Your answer must consist of the lines running from the one that holds "A bioeconomia é" to the end of the data, copied exactly.

Dataset content ->
..........

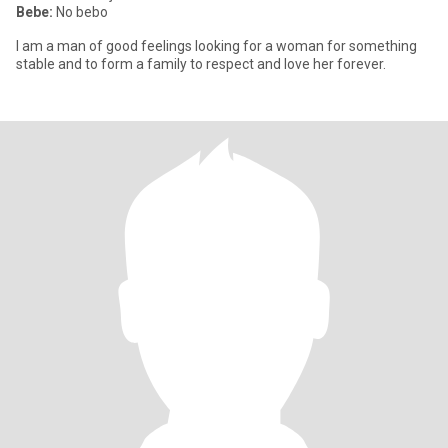
Bebe:
No bebo
I am a man of good feelings looking for a woman for something
stable and to form a family to respect and love her forever.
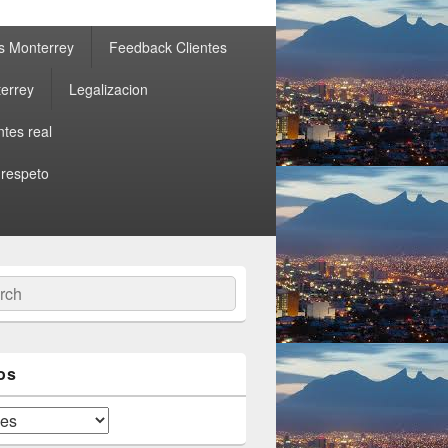
s Monterrey
Feedback Clientes
errey
Legalizacion
ntes real
 respeto
ch
os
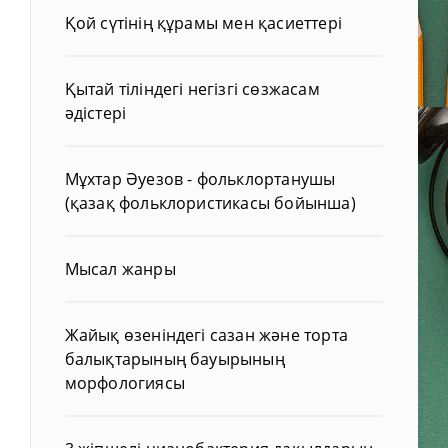
Қой сүтінің құрамы мен қасиеттері
Қытай тіліндегі негізгі сөзжасам
әдістері
Мұхтар Әуезов - фольклортанушы
(қазақ фольклористикасы бойынша)
Мысал жанры
Жайық өзеніндегі сазан және торта
балықтарының бауырының
морфологиясы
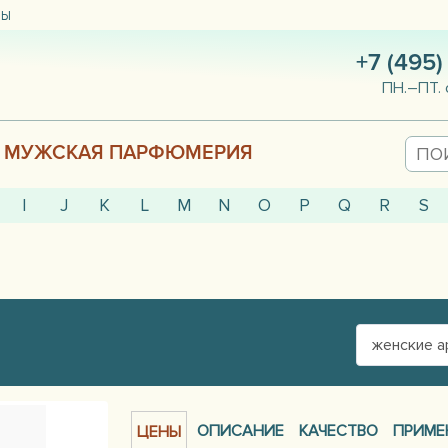
ТЫ
+7 (495)
ПН.–ПТ. 
МУЖСКАЯ ПАРФЮМЕРИЯ
I
J
K
L
M
N
O
P
Q
R
S
женские 
ОПИСАНИЕ
КАЧЕСТВО
ПРИМЕ
ЦЕНЫ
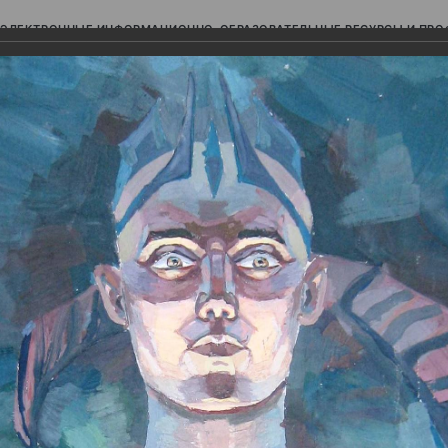
ЭЛЕКТРОННЫЕ ИНФОРМАЦИОННО-ОБРАЗОВАТЕЛЬНЫЕ РЕСУРСЫ И ПР
Ь
ажные идиллии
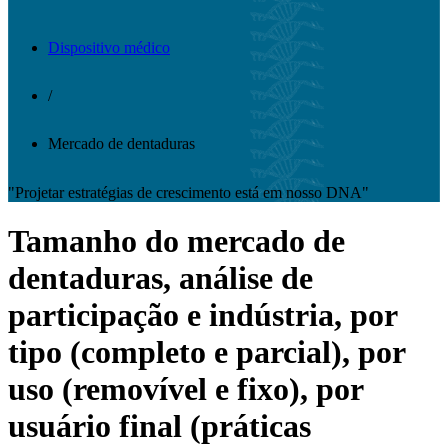
Dispositivo médico
/
Mercado de dentaduras
"Projetar estratégias de crescimento está em nosso DNA"
Tamanho do mercado de
dentaduras, análise de
participação e indústria, por
tipo (completo e parcial), por
uso (removível e fixo), por
usuário final (práticas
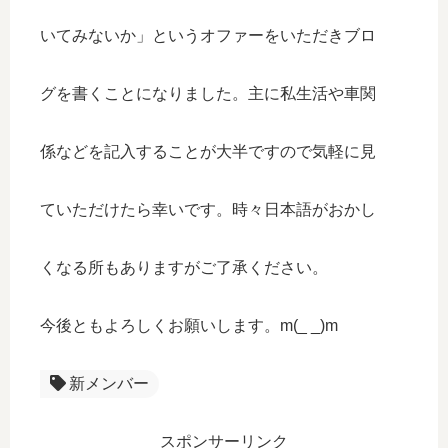
いてみないか」というオファーをいただきブロ
グを書くことになりました。主に私生活や車関
係などを記入することが大半ですので気軽に見
ていただけたら幸いです。時々日本語がおかし
くなる所もありますがご了承ください。
今後ともよろしくお願いします。m(_ _)m
新メンバー
スポンサーリンク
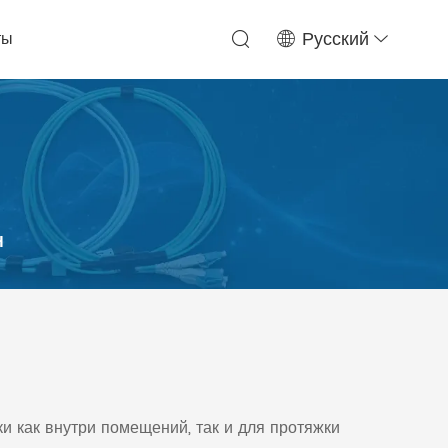
ты
Русский
H
и как внутри помещений, так и для протяжки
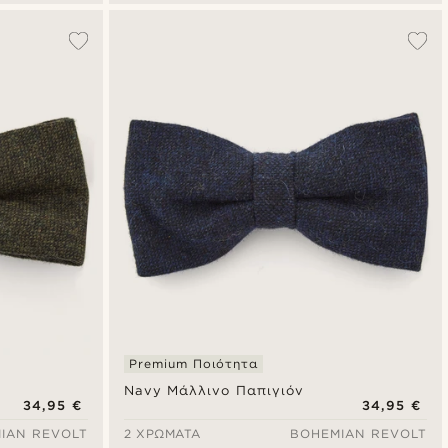
Premium Ποιότητα
Navy Μάλλινο Παπιγιόν
34,95 €
34,95 €
IAN REVOLT
2 ΧΡΏΜΑΤΑ
BOHEMIAN REVOLT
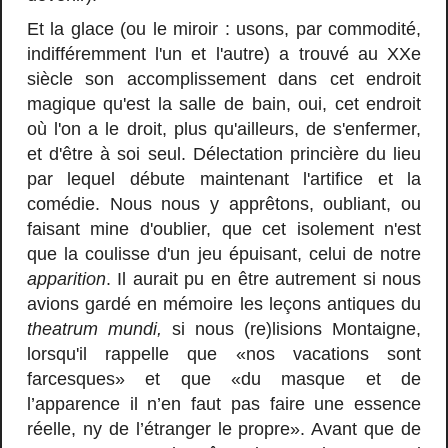
Et la glace (ou le miroir : usons, par commodité,
indifféremment l'un et l'autre) a trouvé au XXe
siècle son accomplissement dans cet endroit
magique qu'est la salle de bain, oui, cet endroit
où l'on a le droit, plus qu'ailleurs, de s'enfermer,
et d'être à soi seul. Délectation princière du lieu
par lequel débute maintenant l'artifice et la
comédie. Nous nous y apprêtons, oubliant, ou
faisant mine d'oublier, que cet isolement n'est
que la coulisse d'un jeu épuisant, celui de notre
apparition
. Il aurait pu en être autrement si nous
avions gardé en mémoire les leçons antiques du
theatrum mundi,
si nous (re)lisions Montaigne,
lorsqu'il rappelle que «nos vacations sont
farcesques» et que «du masque et de
l’apparence il n’en faut pas faire une essence
réelle, ny de l’étranger le propre». Avant que de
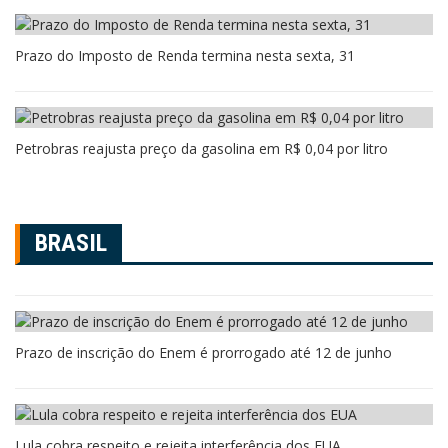
Prazo do Imposto de Renda termina nesta sexta, 31
Petrobras reajusta preço da gasolina em R$ 0,04 por litro
BRASIL
Prazo de inscrição do Enem é prorrogado até 12 de junho
Lula cobra respeito e rejeita interferência dos EUA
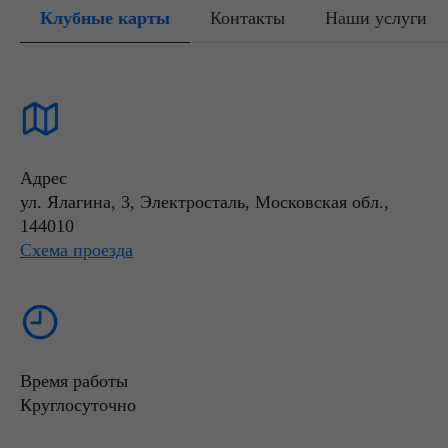
Клубные карты
Контакты
Наши услуги
Адрес
ул. Ялагина, 3, Электросталь, Московская обл.,
144010
Схема проезда
Время работы
Круглосуточно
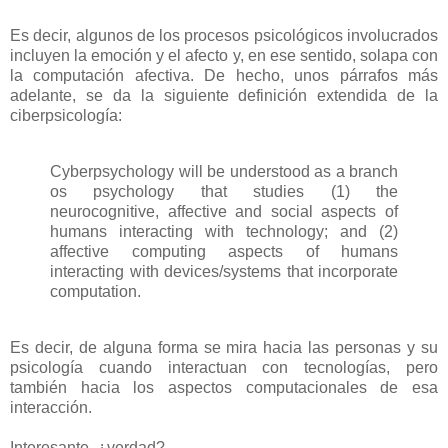
Es decir, algunos de los procesos psicológicos involucrados
incluyen la emoción y el afecto y, en ese sentido, solapa con
la computación afectiva. De hecho, unos párrafos más
adelante, se da la siguiente definición extendida de la
ciberpsicología:
Cyberpsychology will be understood as a branch
os psychology that studies (1) the
neurocognitive, affective and social aspects of
humans interacting with technology; and (2)
affective computing aspects of humans
interacting with devices/systems that incorporate
computation.
Es decir, de alguna forma se mira hacia las personas y su
psicología cuando interactuan con tecnologías, pero
también hacia los aspectos computacionales de esa
interacción.
Interesante, ¿verdad?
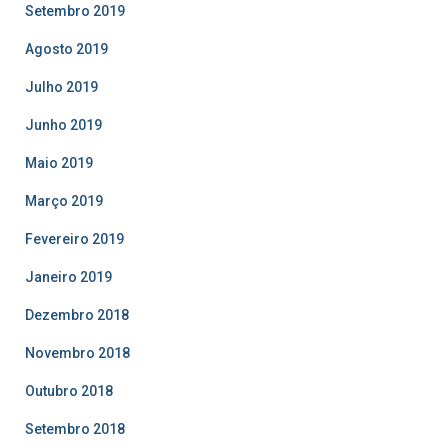
Setembro 2019
Agosto 2019
Julho 2019
Junho 2019
Maio 2019
Março 2019
Fevereiro 2019
Janeiro 2019
Dezembro 2018
Novembro 2018
Outubro 2018
Setembro 2018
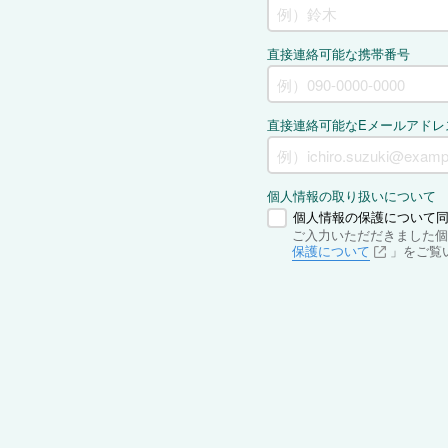
直接連絡可能な携帯番号
直接連絡可能なEメールアドレ
個人情報の取り扱いについて
個人情報の保護について
ご入力いただだきました個
保護について
」をご覧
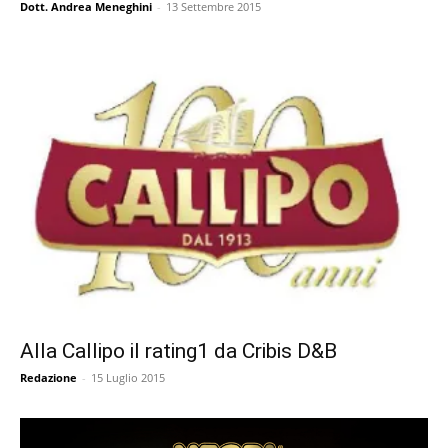
Dott. Andrea Meneghini
-
13 Settembre 2015
Alla Callipo il rating1 da Cribis D&B
Redazione
-
15 Luglio 2015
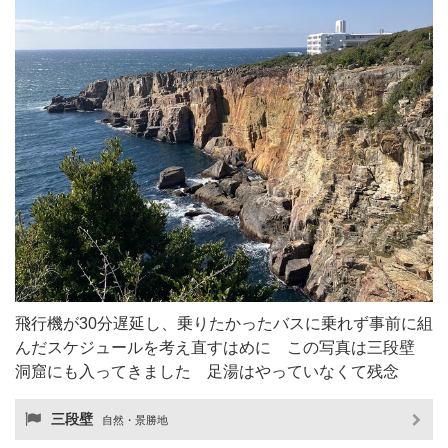
飛行機が30分遅延し、乗りたかったバスに乗れず事前に組
んだスケジュールを考え直すはめに この写真は三段壁
洞窟にも入ってきました 足湯はやっていなくて残念
三段壁
自然・景勝地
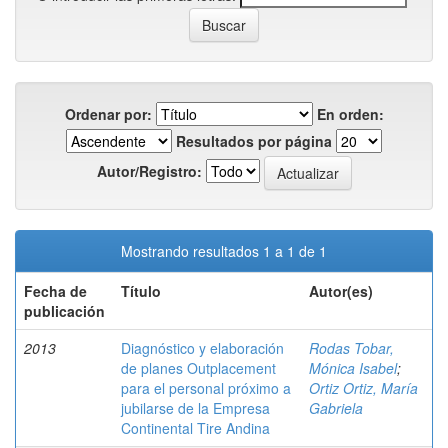
Ordenar por:
En orden:
Resultados por página
Autor/Registro:
Mostrando resultados 1 a 1 de 1
Fecha de
Título
Autor(es)
publicación
2013
Diagnóstico y elaboración
Rodas Tobar,
de planes Outplacement
Mónica Isabel
;
para el personal próximo a
Ortiz Ortiz, María
jubilarse de la Empresa
Gabriela
Continental Tire Andina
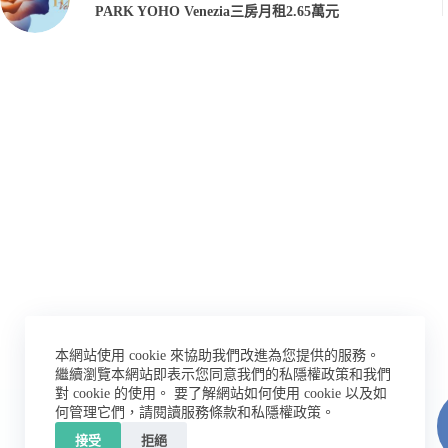
PARK YOHO Venezia三房月租2.65萬元
本網站使用 cookie 來協助我們改進為您提供的服務。
繼續瀏覽本網站即表示您同意我們的私隱權政策和我們
對 cookie 的使用。
要了解網站如何使用 cookie 以及如
何管理它們，請閱讀服務條款和私隱權政策。
接受
拒絕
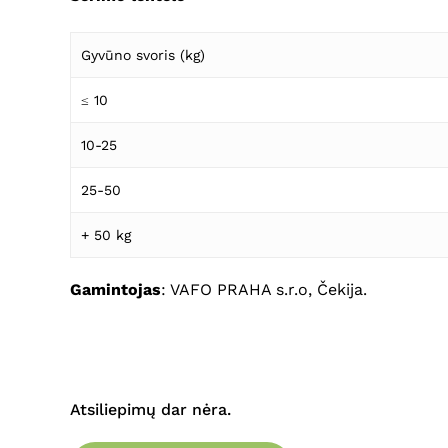
Gyvūno svoris (kg)
≤ 10
10-25
25-50
+ 50 kg
Gamintojas
: VAFO PRAHA s.r.o, Čekija.
Atsiliepimų dar nėra.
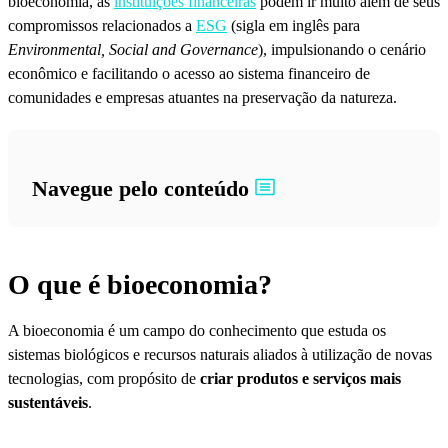
bioeconomia, as
instituições financeiras
podem ir muito além de seus
compromissos relacionados a
ESG
(sigla em inglês para
Environmental, Social and Governance
), impulsionando o cenário
econômico e facilitando o acesso ao sistema financeiro de
comunidades e empresas atuantes na preservação da natureza.
Navegue pelo conteúdo
O que é bioeconomia?
A bioeconomia é um campo do conhecimento que estuda os
sistemas biológicos e recursos naturais aliados à utilização de novas
tecnologias, com propósito de
criar produtos e serviços mais
sustentáveis
.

..........

Expected answer ->
A bioeconomia é um campo do conhecimento que estuda os
sistemas biológicos e recursos naturais aliados à utilização de novas
tecnologias, com propósito de
criar produtos e serviços mais
sustentáveis
.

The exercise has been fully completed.